Insights
In Harvard Business Review Seth Godin writes: “If you succeed without treating your people, your customers, and your resources with respect and honesty, you have failed.”
Yesterday he sent out a blog post reminding his readers that one of the most vibrant segments of the stereo business is the category of products that are ridiculously expensive (and really good). They succeed because many people don’t want to apologize for the sound of their systems. They will go out of their way to buy products that don't require an apology. They want the best.
Stay with me. The two thoughts come together.
What’s the point? Well, we work for our readers, viewers and listeners, and we relate and rely on many others to deliver. Longwoods has staff members who are (what else) on staff. We have editors who stake their reputations on what we publish and we have authors who build and maintain their reputations on what they write. Key too, is the sector of innovators who provide the ideas, products and services that empower the system. We also have “friends of Longwoods” -- less formal relations that are critical to the welfare of publishing. They include healthcare experts, publishing experts, business experts, “e” experts and more. Many of them give freely of their time when we ask and corporately or institutionally they provide us financial support. Why do they do that?
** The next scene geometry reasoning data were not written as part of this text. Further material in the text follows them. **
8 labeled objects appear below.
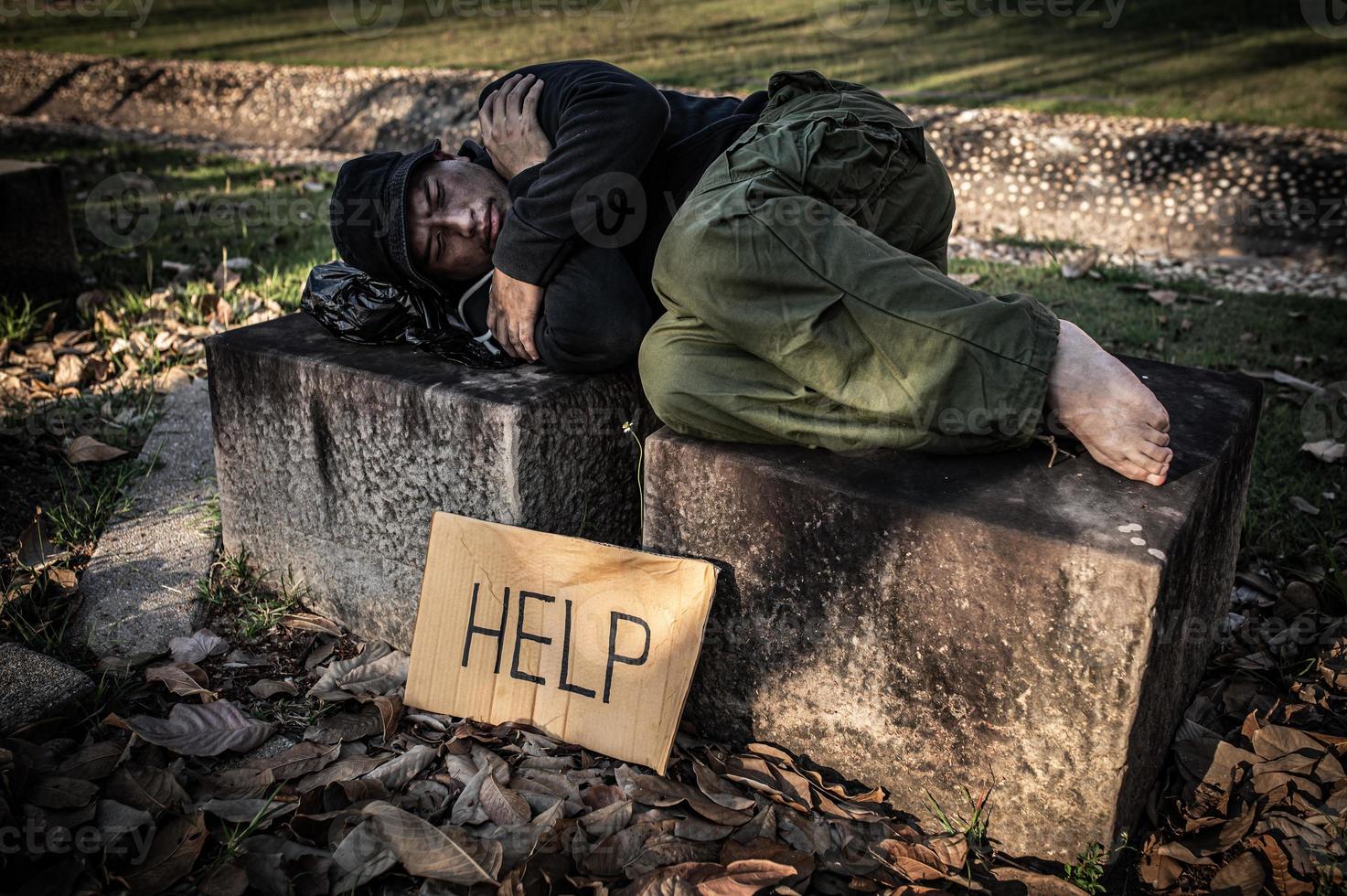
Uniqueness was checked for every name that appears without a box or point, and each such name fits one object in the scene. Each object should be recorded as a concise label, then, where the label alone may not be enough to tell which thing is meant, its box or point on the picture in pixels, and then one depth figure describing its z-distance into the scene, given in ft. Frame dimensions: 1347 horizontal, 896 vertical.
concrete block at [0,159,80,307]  12.66
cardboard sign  5.80
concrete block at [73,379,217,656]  7.32
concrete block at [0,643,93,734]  6.03
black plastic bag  7.25
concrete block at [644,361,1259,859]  4.83
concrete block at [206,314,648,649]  6.40
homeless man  5.32
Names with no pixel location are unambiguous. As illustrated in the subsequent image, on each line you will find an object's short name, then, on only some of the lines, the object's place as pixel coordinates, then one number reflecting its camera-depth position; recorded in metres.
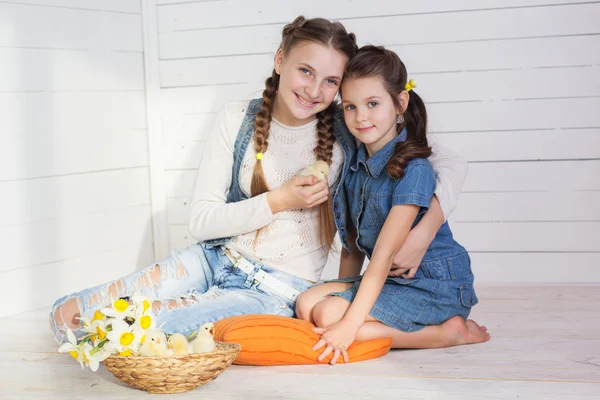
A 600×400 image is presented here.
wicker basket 2.81
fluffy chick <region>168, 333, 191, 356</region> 2.85
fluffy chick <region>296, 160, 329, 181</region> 3.19
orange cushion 3.01
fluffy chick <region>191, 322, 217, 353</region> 2.87
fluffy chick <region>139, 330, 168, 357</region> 2.83
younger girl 3.09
It goes back fifteen years when Dianne Foster Kent and I came together with an ad hoc advisory board* and recognized immediately that this was an invaluable resource of people willing to serve what (they must have thought) was a noble endeavour. It was the beginning of a small corporate initiative that couldn’t do without these individuals. So here we are, ostensibly, a ‘for profit’ organization with a payroll, a business model that defines its market clearly, a range of products and services, a price on all of it, and institutional and corporate patrons. We are committed to deliver on our promises. What we have found, however, is that the commercial substance is not just knowledge, information, ideas, policies, programs, journals and conferences. It is as much our carefully curried reputation (or “image”) -- a complex cluster of value satisfactions. The more complex our offering, the more salient the needs of our readers, viewers, and listeners, the more critical and valuable is this asset of reputation. Like that most expensive sound system, when a collaboration of like-minds, driven by a shared passion, combine their considerable knowledge, talents and resources with the desire to create something beyond the state-of-the-art, special things can happen.
And so with this hint of a future, we made the commitment to do it right and “never embarrass our editors.” Their reputation, we knew then, was our reputation. We are loyal to that promise and so committed to never having to apologize to our editors, writers, authors, presenters, partner organizations and advisors. They are integral to the substance that is Longwoods and have responsibly provided knowledge and information that our readers, listeners and viewers can rely on. I invite you to read our masthead and note their names and organizations. They serve you – the policy makers, payers, providers, administrators, researchers, thinkers, innovators, lecturers, professors, and more. Together, they are Longwoods. They deserve respect and honesty. And we do not ever want to have to apologize to them for not providing the best. “I’m sorry” doesn’t cut it. It’s a curious way to safeguard quality . . . but it’s worked.
*We began planning the first issue of our first journal in 1996.